Indubbiamente il legislatore ha operato un raccordo tra il personale in ausiliaria e quello dei pari grado in servizio ai fini della determinazione dell'indennità di cui si tratta (artt. 12 della legge n. 53 del 1989, e 46, primo comma, della legge n. 212 del 1983) e la disposizione censurata congela l'indennità di ausiliaria per il personale che si trova in detta posizione alla data del 31 agosto 1995. Ora, secondo la giurisprudenza di questa Corte, la scelta in concreto dei meccanismi di perequazione è riservata al legislatore ordinario, chiamato ad operare il bilanciamento tra le varie esigenze nel quadro della politica economica generale e delle concrete disponibilità finanziarie. Questa complessiva valutazione va operata non nel senso di un doveroso costante allineamento, ma nel senso che il verificarsi di un macroscopico ed irragionevole scostamento è indice sintomatico della non idoneità del meccanismo in concreto prescelto a preservare la sufficienza dei trattamenti ad assicurare al lavoratore ed alla sua famiglia mezzi adeguati alle esigenze di vita per una esistenza libera e dignitosa (sentenze n. 62 del 1999 e n. 226 del 1993).

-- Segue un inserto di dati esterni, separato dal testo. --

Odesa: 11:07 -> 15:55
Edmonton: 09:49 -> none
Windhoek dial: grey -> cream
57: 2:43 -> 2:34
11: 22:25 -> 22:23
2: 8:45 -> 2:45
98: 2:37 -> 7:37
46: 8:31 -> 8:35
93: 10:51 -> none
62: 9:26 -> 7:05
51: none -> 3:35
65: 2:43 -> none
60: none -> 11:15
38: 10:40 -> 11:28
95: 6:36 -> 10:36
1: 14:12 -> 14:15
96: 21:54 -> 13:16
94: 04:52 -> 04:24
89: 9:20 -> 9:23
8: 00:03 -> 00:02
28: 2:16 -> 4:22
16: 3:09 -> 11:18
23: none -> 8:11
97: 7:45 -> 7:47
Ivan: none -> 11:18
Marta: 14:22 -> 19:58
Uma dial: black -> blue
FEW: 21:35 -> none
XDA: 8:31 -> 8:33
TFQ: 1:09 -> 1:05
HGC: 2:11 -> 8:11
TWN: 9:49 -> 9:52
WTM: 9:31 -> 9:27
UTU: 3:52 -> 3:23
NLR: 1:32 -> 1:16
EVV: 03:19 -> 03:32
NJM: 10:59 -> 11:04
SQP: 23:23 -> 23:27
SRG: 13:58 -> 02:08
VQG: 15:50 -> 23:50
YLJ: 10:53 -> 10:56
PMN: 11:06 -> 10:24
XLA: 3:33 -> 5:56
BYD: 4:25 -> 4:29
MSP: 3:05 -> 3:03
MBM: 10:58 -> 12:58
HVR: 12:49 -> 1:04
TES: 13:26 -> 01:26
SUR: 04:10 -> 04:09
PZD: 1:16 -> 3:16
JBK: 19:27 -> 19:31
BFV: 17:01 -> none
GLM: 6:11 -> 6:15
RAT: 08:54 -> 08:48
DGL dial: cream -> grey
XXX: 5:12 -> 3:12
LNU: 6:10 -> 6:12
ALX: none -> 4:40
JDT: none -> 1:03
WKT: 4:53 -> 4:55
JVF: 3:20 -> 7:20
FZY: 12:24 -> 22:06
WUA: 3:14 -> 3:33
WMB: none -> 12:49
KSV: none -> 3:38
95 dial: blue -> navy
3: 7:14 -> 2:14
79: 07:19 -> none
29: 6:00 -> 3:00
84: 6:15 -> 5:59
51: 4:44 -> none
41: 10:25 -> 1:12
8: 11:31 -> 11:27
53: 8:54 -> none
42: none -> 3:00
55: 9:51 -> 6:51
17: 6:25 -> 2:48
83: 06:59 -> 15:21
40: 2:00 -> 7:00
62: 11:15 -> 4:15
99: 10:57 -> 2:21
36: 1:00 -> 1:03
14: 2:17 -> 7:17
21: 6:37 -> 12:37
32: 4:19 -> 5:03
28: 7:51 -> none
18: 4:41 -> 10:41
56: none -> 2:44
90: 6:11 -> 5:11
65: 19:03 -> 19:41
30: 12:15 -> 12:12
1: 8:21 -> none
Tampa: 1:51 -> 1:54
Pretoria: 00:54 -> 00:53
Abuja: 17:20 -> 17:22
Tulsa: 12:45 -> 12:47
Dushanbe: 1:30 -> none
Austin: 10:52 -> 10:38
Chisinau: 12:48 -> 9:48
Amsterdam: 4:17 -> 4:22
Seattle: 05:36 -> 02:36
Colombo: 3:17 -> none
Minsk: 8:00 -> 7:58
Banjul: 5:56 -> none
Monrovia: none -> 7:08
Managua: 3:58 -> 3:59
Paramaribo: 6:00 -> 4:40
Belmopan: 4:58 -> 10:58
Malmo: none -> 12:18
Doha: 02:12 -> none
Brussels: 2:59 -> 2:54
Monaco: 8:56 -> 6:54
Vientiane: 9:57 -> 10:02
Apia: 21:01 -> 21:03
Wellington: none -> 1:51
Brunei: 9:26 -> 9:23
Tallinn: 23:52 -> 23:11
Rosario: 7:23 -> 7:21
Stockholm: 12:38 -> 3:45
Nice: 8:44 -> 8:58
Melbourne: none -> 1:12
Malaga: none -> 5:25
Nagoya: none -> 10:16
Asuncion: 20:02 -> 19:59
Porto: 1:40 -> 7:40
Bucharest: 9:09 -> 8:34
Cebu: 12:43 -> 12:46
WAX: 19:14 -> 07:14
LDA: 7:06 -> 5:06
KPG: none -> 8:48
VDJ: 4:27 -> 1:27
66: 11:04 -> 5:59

6.— Infine, non sussiste la violazione del principio di uguaglianza sancito dall'art. 3 della Costituzione sotto il profilo che la disposizione censurata discriminerebbe ingiustificatamente personale in identica posizione (ausiliaria) sulla base di un elemento accidentale e cioè di trovarsi in servizio alla data del 1° settembre 1995.

Anche tale censura va disattesa poiché questa Corte ha più volte ribadito (sentenze n. 177 del 1999, n. 311 del 1995 e n. 409 del 1988) che di per sé non può contrastare con il principio di uguaglianza un differenziato trattamento applicato alla stessa categoria di soggetti, ma in momenti diversi nel tempo, perché lo stesso fluire di questo può costituire un elemento diversificatore.

A maggior ragione non è ravvisabile una ingiustificata disparità di trattamento, nell'ambito del personale collocato in ausiliaria prima del 1° settembre 1995, tra coloro che sono rimasti in tale posizione e coloro che sono stati richiamati in servizio, essendo evidenti le notevoli differenze fra queste due posizioni.

PER QUESTI MOTIVI

LA CORTE COSTITUZIONALE

riuniti i giudizi,

dichiara non fondata la questione di legittimità costituzionale dell'art 53, comma 4, del decreto legislativo 12 maggio 1995, n. 198 (Attuazione dell'art. 3 della legge 6 marzo 1992, n. 216, in materia di riordino dei ruoli e modifica delle norme di reclutamento, stato ed avanzamento del personale non direttivo e non dirigente dell'Arma dei carabinieri), sollevata, in riferimento agli artt. 76, 36, 97 e 3 della Costituzione, dalla Corte dei conti – sezione giurisdizionale per la Regione Lazio – con le ordinanze indicate in epigrafe.

Così deciso in Roma, nella sede della Corte costituzionale, Palazzo della Consulta, il 13 aprile 2000.

Cesare MIRABELLI, Presidente

Fernando SANTOSUOSSO, Redattore

Depositata in cancelleria il 27 aprile 2000.